The other book was Baby Halder’s autobiographical book, a hard-hitting account of what it means to be poor, female and to live in an abusive marriage. This book, called A Life Less Ordinary, has been a transformative experience for many many poor women, and Baby herself has become an inspiration.
You’ve been part of the feminist movement for decades. How have the changing times affected your politics?
If anything, I am more than ever convinced that the feminist movement in India is the only movement that has retained an openness, a self-questioning and an ability to learn. I think feminists of my generation, and there are many of us, have grown in our understanding, we’ve questioned many of our own assumptions, we’ve seen many changes around us, but we all agree that feminism gives our lives meaning, and that gives us the energy to go on.
Have I become less militant? Yes perhaps age does that to you. But that’s not because I reject militant feminism, I think it has a place, but because I have chosen to work in other ways. Have I become more balanced? Perhaps, except that I don’t think I was ever unbalanced, nor – even though we may have thrown shoes at people who refused to accept that women had been violated in x or y place – were my colleagues.
I think you change with age, you change as the issues you are confronted with become more complex and more intertwined, but your core beliefs don’t go away. One of the things I’ve learnt over the years is how, even within feminism, there will be a continuous process of questioning of what may be seen as the “mainstream” feminist position by other groups – as is happening now with Dalit feminist groups who are questioning what they see a mainstream feminism’s refusal to recognise and acknowledge their complicity in caste discrimination – and we have to recognise this questioning as an integral part of our learning process.
What are you reading at the moment? What are some books you’ve enjoyed recently?
Of late I’ve been reading a lot of the books we’ve published -– you know as editor you read but you don’t really read because you are reading with an editorial eye and not a reader’s eye.

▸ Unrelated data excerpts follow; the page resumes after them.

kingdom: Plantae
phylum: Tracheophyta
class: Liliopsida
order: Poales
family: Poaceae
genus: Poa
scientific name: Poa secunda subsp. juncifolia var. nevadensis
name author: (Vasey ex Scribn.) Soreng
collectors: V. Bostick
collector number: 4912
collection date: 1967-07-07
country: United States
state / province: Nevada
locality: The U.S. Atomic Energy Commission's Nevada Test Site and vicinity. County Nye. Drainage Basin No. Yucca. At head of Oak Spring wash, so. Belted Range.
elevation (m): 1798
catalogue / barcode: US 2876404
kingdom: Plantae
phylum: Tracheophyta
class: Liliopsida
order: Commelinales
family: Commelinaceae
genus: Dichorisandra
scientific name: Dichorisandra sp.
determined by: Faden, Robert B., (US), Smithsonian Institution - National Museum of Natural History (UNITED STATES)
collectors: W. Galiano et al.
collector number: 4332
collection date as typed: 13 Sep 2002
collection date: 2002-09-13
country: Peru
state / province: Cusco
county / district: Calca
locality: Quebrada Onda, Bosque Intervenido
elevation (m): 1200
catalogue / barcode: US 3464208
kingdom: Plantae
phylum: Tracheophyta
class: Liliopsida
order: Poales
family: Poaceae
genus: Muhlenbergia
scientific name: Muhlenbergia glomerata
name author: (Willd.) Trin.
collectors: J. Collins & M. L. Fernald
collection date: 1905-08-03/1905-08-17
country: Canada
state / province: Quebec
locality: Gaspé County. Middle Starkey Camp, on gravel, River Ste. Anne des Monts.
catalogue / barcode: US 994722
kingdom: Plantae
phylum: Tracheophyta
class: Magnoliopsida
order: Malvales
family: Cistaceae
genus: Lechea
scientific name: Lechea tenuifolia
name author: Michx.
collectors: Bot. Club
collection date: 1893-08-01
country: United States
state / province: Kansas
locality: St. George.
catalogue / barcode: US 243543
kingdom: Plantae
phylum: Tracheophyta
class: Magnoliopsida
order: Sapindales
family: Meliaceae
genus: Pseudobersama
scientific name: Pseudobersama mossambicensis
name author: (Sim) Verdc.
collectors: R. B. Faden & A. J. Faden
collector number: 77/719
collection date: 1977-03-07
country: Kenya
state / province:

So I’ve been reading our books and thinking, wow, we do some really good books! I shan’t mention these though, because I’m a well brought-up feminist and will not brag.
I’m just rereading the old wonderful collection Women Writing in India (two volumes), I go back to it continually, I’m rereading Tamas in Hindi because I picked it up in a bookstore, I’m reading the autobiograpy of Hindi writer Ramnika Gupta because I’m interested in autobiography, I’m reading Vishwayjyoti Ghosh’s graphic novel, Delhi Calm which I should have read ages ago, I’m reading Sharmila Rege’s edited collection of Ambedkar’s writings, Against the Madness of Manu.
What would you say to young writers working on historical and political subjects?
I’d say great, please do more of this. I don’t think age is a necessity for any kind of writing, and the approach of the young to history and politics is something we need to learn from. This will also open up our understanding of these subjects because otherwise it tends to remain very hidebound and fixed. I’d only say that while working on these or any other subjects, it’s important to question what you see and go beyond, else you will never see what the mainstream so effectively hides.
What do you have planned for the near future?
Lots. I live with a constant sense of incompleteness, a constant feeling that there is so much more to do. I’ve learnt to recognise this as a desirable state of being. I hope it never leaves me.